EXERCISE DESCRIPTION ::
Reproduce each line of the entries that carries "Profile".

(DATASET ENTRIES begins)

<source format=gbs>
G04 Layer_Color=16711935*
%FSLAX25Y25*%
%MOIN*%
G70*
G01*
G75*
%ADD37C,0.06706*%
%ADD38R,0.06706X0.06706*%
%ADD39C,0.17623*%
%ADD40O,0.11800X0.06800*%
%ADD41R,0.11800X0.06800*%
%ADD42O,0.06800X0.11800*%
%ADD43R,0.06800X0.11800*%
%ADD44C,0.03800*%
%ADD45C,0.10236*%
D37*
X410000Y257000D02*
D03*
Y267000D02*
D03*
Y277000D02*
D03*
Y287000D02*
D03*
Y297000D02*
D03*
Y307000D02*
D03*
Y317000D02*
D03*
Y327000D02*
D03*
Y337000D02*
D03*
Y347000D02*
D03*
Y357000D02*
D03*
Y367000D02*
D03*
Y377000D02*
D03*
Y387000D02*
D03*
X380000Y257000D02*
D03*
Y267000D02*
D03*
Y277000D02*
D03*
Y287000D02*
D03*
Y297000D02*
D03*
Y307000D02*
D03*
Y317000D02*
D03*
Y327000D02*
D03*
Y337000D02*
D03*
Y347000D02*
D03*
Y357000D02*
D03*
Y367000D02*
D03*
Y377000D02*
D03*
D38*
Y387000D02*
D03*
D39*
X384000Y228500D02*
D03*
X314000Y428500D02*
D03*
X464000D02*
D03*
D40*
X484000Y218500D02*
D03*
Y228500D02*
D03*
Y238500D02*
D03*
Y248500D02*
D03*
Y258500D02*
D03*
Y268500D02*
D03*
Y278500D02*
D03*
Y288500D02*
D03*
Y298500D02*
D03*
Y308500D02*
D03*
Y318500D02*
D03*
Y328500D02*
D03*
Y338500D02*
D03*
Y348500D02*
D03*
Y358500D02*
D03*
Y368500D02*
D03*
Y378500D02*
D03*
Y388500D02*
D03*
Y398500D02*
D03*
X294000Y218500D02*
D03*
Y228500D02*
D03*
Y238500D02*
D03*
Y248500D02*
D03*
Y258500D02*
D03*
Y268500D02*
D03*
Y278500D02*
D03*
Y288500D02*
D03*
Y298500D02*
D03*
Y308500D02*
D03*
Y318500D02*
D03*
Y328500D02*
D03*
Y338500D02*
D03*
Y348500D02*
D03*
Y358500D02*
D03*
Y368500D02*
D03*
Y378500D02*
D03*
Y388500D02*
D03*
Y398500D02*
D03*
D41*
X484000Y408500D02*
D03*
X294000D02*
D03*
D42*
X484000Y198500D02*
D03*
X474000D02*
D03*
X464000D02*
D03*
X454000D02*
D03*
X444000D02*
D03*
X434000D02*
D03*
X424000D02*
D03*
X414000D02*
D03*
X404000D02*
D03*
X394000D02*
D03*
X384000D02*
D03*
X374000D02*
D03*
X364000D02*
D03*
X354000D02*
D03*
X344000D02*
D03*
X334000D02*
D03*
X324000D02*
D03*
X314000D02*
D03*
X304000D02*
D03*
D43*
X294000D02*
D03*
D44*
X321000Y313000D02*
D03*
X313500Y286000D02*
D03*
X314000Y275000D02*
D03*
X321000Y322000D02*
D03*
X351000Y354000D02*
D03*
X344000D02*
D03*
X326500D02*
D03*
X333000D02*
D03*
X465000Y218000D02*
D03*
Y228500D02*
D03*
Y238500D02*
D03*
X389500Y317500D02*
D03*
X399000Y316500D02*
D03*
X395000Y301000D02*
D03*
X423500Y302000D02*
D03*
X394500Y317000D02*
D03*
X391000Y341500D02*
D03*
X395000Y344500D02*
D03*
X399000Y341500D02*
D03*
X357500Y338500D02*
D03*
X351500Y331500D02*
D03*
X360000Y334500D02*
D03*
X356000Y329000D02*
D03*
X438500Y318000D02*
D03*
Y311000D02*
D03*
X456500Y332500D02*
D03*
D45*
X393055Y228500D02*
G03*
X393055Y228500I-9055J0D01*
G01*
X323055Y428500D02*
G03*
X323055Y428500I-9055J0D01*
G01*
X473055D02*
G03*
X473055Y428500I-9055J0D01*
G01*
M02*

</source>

(DATASET ENTRIES ends)
(DATASET ENTRIES begins)

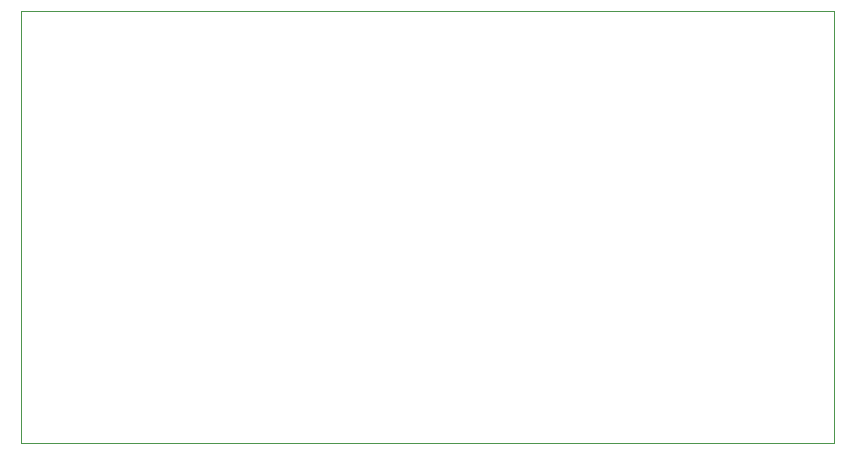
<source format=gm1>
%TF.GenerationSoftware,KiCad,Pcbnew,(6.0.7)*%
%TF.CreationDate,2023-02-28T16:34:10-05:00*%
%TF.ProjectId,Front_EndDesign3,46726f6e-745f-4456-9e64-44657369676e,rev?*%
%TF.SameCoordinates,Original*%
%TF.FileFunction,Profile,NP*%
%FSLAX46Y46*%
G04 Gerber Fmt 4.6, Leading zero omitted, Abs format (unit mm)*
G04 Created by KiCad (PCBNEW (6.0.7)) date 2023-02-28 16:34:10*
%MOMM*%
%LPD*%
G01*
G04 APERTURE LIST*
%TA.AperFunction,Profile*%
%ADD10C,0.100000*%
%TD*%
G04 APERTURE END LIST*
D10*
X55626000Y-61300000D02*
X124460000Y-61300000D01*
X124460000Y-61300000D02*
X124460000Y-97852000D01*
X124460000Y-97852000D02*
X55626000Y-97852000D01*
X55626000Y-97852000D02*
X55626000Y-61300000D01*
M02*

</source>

(DATASET ENTRIES ends)

OUTPUT BELOW ::
%TF.FileFunction,Profile,NP*%
%TA.AperFunction,Profile*%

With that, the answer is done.